▸ Task requirements
Write out the lines from the one containing "строк дополнительной экономии" through the one containing "## 📊 Временная разбивка", both included, with every character unchanged.

▸ Available records
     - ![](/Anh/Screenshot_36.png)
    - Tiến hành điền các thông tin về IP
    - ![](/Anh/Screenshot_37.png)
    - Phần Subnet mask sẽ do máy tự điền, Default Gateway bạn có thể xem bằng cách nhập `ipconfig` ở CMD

---

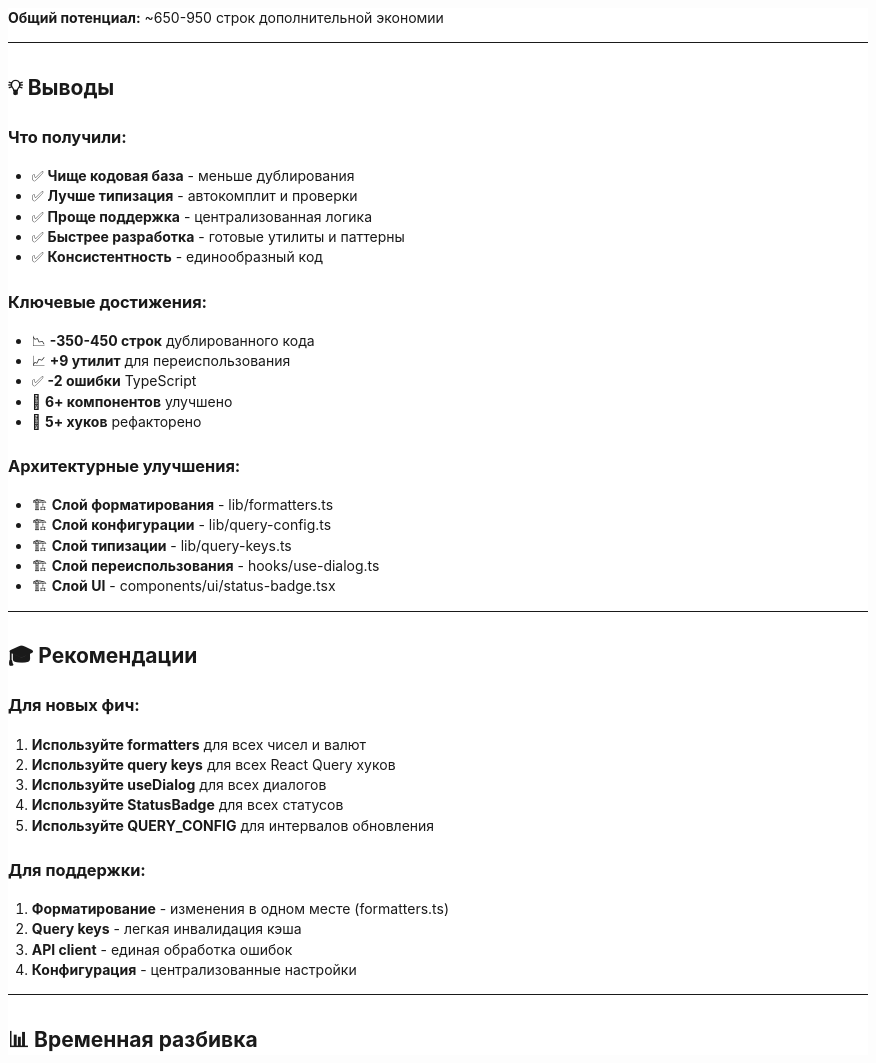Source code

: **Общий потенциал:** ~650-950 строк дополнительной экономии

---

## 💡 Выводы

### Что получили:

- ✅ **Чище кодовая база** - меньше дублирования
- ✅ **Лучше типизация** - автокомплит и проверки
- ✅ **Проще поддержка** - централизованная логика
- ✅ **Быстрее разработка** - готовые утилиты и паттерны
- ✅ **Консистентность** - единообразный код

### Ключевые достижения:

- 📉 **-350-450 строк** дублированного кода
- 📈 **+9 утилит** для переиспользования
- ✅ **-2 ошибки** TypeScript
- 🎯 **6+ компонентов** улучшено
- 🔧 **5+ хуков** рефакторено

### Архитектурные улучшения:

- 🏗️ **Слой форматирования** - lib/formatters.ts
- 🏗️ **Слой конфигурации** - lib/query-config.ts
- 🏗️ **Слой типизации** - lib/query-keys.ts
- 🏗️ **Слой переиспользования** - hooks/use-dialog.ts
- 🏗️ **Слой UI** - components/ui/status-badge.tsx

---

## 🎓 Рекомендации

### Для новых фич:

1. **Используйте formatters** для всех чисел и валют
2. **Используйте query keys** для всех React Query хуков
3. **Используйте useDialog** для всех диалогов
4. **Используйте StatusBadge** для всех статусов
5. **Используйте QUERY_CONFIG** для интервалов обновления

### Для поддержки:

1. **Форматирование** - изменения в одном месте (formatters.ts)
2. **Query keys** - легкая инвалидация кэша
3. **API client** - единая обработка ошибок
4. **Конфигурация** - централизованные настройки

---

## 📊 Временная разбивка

▸ Answer box
: **Общий потенциал:** ~650-950 строк дополнительной экономии

---

## 💡 Выводы

### Что получили:

- ✅ **Чище кодовая база** - меньше дублирования
- ✅ **Лучше типизация** - автокомплит и проверки
- ✅ **Проще поддержка** - централизованная логика
- ✅ **Быстрее разработка** - готовые утилиты и паттерны
- ✅ **Консистентность** - единообразный код

### Ключевые достижения:

- 📉 **-350-450 строк** дублированного кода
- 📈 **+9 утилит** для переиспользования
- ✅ **-2 ошибки** TypeScript
- 🎯 **6+ компонентов** улучшено
- 🔧 **5+ хуков** рефакторено

### Архитектурные улучшения:

- 🏗️ **Слой форматирования** - lib/formatters.ts
- 🏗️ **Слой конфигурации** - lib/query-config.ts
- 🏗️ **Слой типизации** - lib/query-keys.ts
- 🏗️ **Слой переиспользования** - hooks/use-dialog.ts
- 🏗️ **Слой UI** - components/ui/status-badge.tsx

---

## 🎓 Рекомендации

### Для новых фич:

1. **Используйте formatters** для всех чисел и валют
2. **Используйте query keys** для всех React Query хуков
3. **Используйте useDialog** для всех диалогов
4. **Используйте StatusBadge** для всех статусов
5. **Используйте QUERY_CONFIG** для интервалов обновления

### Для поддержки:

1. **Форматирование** - изменения в одном месте (formatters.ts)
2. **Query keys** - легкая инвалидация кэша
3. **API client** - единая обработка ошибок
4. **Конфигурация** - централизованные настройки

---

## 📊 Временная разбивка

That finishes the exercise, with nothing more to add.